Estrogen Reversed PH in Rat Study, Offering Clues to Disease Mechanisms
The female sex hormone estrogen may prevent disease progression of pulmonary hypertension — at least if results in rats can be translated to human patients.
Researchers at the University of California, Los Angeles (UCLA) showed that estrogen reversed progression from pulmonary hypertension (PH) to right heart failure, and restored lung and heart structure and function in a rat model of the condition.
The findings, published in the American Journal of Respiratory and Critical Care Medicine in a study titled “Estrogen Rescues Pre-existing Severe Pulmonary Hypertension in Rats,” suggest that the hormone’s benefits on the diseased rats were mediated mainly through the estrogen receptor beta.
“Unfortunately, up until now, there hasn’t been an ideal pharmacological therapy to treat advanced pulmonary hypertension,” Mansoureh Eghbali, PhD, an assistant professor of anesthesiology at the David Geffen School of Medicine at UCLA, and senior study author, said in a press release.
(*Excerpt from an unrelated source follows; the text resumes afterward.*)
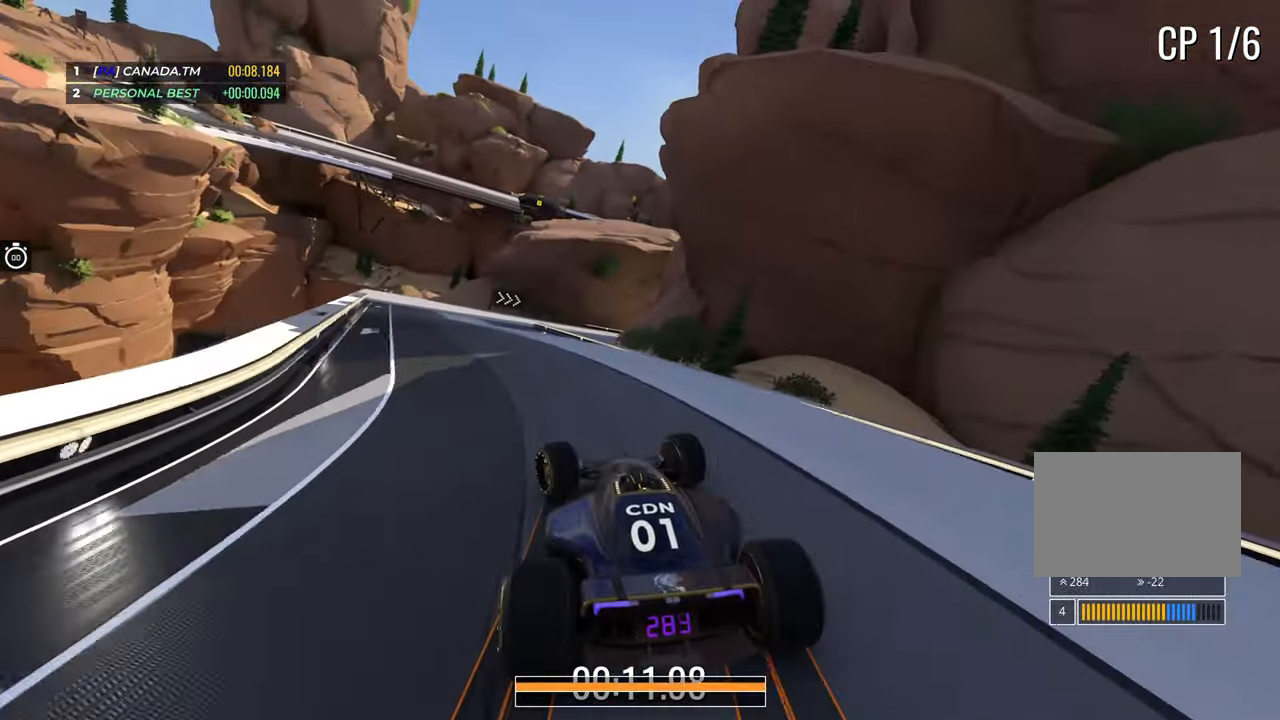
{"keys": ["right", "up"], "events": [[183, "left", "up"], [233, "right", "down"]]}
“We hope that this early study may offer insight into new therapies,” he added.
Eghbali, who has been studying the role of sex and estrogen in cardiovascular diseases, decided to take a look at the female sex hormone in male rats that were in advanced stages of pulmonary hypertension.
Giving the rats low doses of the hormone for 10 days prevented the animals from developing heart failure. Right heart failure results when the right side of the heart becomes dilated as it constantly pumps blood against the increased pressure in the lung artery.
Other disease aspects — such as systolic blood pressure and the amount of blood pumped from the heart to the lungs in each heartbeat, called ejection fraction — also improved. Meanwhile, abnormally high lung weight, a sign of fibrosis, became normal, and estrogen restored the loss of blood vessels in the lungs and right ventricle of the heart.
While many aspects improved after this short treatment course, researchers continued monitoring the animals for another 12 days. To their astonishment, improvements had continued during this time — systolic blood pressure and ejection fraction were back to normal.
“We were surprised to find this continued benefit, even after we stopped the estrogen treatment,” said Soban Umar, first author of the study and a researcher in Eghbali’s lab. “These findings suggest that even short-term estrogen therapy may suffice to reverse the disease.”
Researchers also noted that all rats treated with estrogen survived throughout the 42-day study. In contrast, only 25 percent of untreated rats (control group) were still alive in the same time period.
But the research team did not settle there. They also wanted to know more about the mechanisms through which the hormone controlled the disease.
The team noted that the hormone treatment prevented the presence of high numbers of inflammatory cells and reduced the activity in pro-inflammatory genes. Importantly, they could conclude that the effects were mediated mainly by one estrogen receptor, called estrogen receptor beta.
“Estrogen appears to work through an interplay of several factors, including suppression of lung inflammation and fibrosis, as well as reversal of ventricle enlargement,” Eghbali said. “We may be able to utilize estrogen receptor beta in the development of future therapies to stimulate estrogen activity to treat pulmonary hypertension.”
The beta form, compared to estrogen receptor alpha, is less involved in the hormone’s effects on breasts and the uterus, researchers said.
Since pulmonary hypertension often affects young women — who should have enough female sex hormones to protect them from the disease — the team believes that these women might have a genetic flaw that interrupts normal estrogen signaling.
The research team will now focus on identifying potential genetic mutations that could be involved in the disease.